Die NEOS-Außenministerin macht kein Geheimnis daraus, dass sie Menschen anzeigt, von denen sie im Internet beschimpft wird. Davon sind auch Influencer nicht ausgenommen, wie ein aktueller Fall zeigt: Die Internet-Bekanntheit „VeniCraft“ (428.000 Abonnenten) wurde von der Ministerin angezeigt. Aber nicht bei der Polizei oder auf zivilrechtlichem Weg – sondern direkt beim Landesamt für Staatsschutz und Extremismusbekämpfung. Aber worum geht es?

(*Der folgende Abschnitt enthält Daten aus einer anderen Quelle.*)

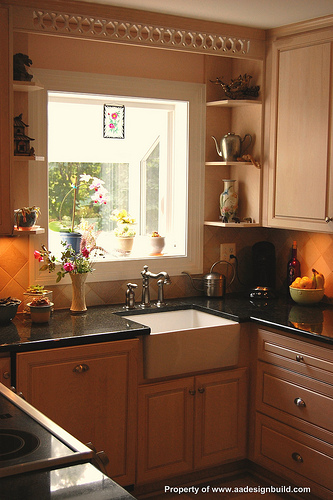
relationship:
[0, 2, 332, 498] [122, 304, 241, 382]
kitchen has a sink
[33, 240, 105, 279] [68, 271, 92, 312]
flowers are in a vase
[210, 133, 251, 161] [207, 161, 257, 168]
teapot on a shelf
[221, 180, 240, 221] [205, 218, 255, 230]
vase on a shelf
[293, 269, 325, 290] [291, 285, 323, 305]
fruit in a bowl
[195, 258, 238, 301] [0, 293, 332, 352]
watering can on counter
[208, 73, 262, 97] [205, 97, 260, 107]
plant on a shelf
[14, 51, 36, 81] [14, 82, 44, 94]
sculpture on a shelf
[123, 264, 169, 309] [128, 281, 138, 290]
faucet has a handle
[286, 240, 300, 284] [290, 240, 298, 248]
bottle has a cork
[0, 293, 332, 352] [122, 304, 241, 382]
counter has a sink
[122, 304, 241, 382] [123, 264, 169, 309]
sink has a faucet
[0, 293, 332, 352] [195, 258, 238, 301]
counter has a watering can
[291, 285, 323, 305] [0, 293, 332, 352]
bowl on counter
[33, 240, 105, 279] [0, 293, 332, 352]
flowers are on counter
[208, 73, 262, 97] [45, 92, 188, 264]
plant near window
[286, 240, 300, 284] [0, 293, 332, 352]
bottle on counter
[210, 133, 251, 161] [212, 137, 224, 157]
teapot has a spout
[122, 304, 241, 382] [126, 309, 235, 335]
sink has a inside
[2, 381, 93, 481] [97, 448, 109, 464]
stove has a knob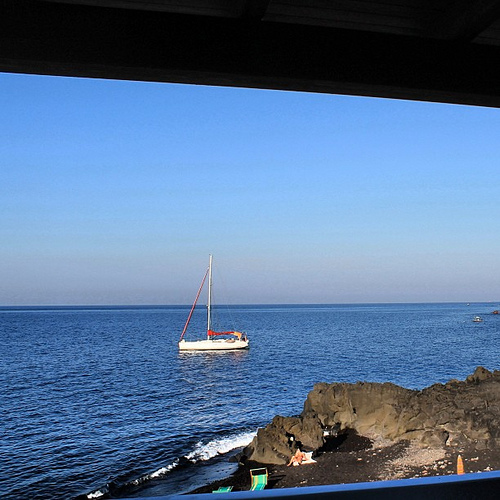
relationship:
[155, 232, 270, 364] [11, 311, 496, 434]
boat on water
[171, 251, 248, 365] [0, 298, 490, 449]
boat on water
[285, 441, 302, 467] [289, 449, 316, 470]
person on towel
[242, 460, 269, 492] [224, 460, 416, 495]
beach chair on soil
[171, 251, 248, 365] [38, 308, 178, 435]
boat in water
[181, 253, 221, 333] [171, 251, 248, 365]
mast on boat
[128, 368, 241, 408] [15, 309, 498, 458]
ripples in water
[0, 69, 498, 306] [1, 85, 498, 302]
white clouds in blue sky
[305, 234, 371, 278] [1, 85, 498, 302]
white clouds in blue sky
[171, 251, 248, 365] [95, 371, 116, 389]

„VeniCraft“ äußert massive Kritik zu den kriegerischen Handlungen Isreals im Gazastreifen und nun auch im Iran – vor allem auf Social Media, aber zuletzt auch „im realen Leben“, etwa am Europatag am Stephansplatz, wo er eine Kundgebung der Politik mit einer Störaktion unterbrach. Der in Wien lebende Influencer bezeichnet sich seit einiger Zeit als politischer Aktivist, diskutierte auch schon in Sendungen wie „Das Gespräch“ mit. Angefangen hat „VeniCraft“ aber vor vielen Jahren als Minecraft-Youtuber.
Immer wieder schlägt er mit seinen Aussagen aber über die Stränge – teils handelt es sich um Beschimpfungen. Dennoch fehlt dem Influencer völlig das Verständnis für die Anzeige der Bundesministerin, wie er in einem YouTube-Video (siehe unten) deutlich macht. Vor allem, dass Meinl-Reisinger anstatt ihn auf Social Media zu blockieren, gleich den Staatsschutz einschalten lasse. Doch es gibt eine einfache Erklärung dafür:
Beleidigungen gegen Ministerinnen landen beim Staatsschutz
Für den Schutz von verfassungsmäßigen Einrichtungen – wozu auch die Mitglieder der Bundesregierung gehören – ist gemäß Staatsschutz- und Nachrichtendienst-Gesetz (SNG) die Direktion Staatsschutz und Nachrichtendienst (DSN) und ihre nachgelagerten Landesämter zuständig: „Der Vorgang im BMEIA basiert auf gesetzlichen Grundlagen und entspricht der Vorgangsweise in den anderen Bundesministerien“, erklärt das Außenministerium der „Krone“.
Die DSN prüfe dann den Fall und sei sogar verpflichtet, potenzielle Gefahren oder die Bedrohung oberster Organe des Staates zu untersuchen: „Dort wird dann abgeklärt, ob im größeren Kontext eine Gefährdung abgeleitet werden kann bzw. strafrechtliche Relevanz besteht. Befindet die DSN, dass es einen bestehenden Anfangsverdacht gibt, ersuchen die Sicherheitsbehörden um eine Verfolgungsermächtigung durch die Bundesministerin“, schildert das Büro der NEOS-Chefin.
Selbstverständlich gehe ich auch im Internet gegen Lüge, Verleumdung und Herabwürdigung vor – egal ob von Rechts oder von Links.

verteidigt Ministerin Beate Meinl-Reisinger das Vorgehen
Bild: Christian Jauschowetz
25 Fälle gemeldet, neun werden weiterverfolgt
„Selbstverständlich gehe ich auch im Internet gegen Lüge, Verleumdung und Herabwürdigung vor – egal ob sie von radikalen Rechten oder radikalen Linken kommt“, stellt die Ministerin klar. „Auch im Internet dürfen wir Hass und Beschimpfungen nicht als Normalität akzeptieren, weil es den öffentlichen Diskurs vergiftet und unsere demokratische Kultur zerstört.“ Es sei zudem inakzeptabel, dass Mitarbeiterinnen des Hauses, die im Dienst der Republik stehen, „an den digitalen Pranger gestellt werden“, kritisiert die NEOS-Chefin, dass „VeniCraft“ den Namen einer ihrer Mitarbeiterinnen unzensiert veröffentlichte.
Seit die Ministerin im Amt ist, habe die Fachabteilung des Außenministeriums 25 solcher oder ähnlicher Fälle an die Sicherheitsbehörden weitergeleitet: „In neun Fällen wurde seitens der Sicherheitsbehörden um Zustimmung zur weiteren Verfolgung ersucht, die dann auch erteilt wurde“, heißt es auf Anfrage.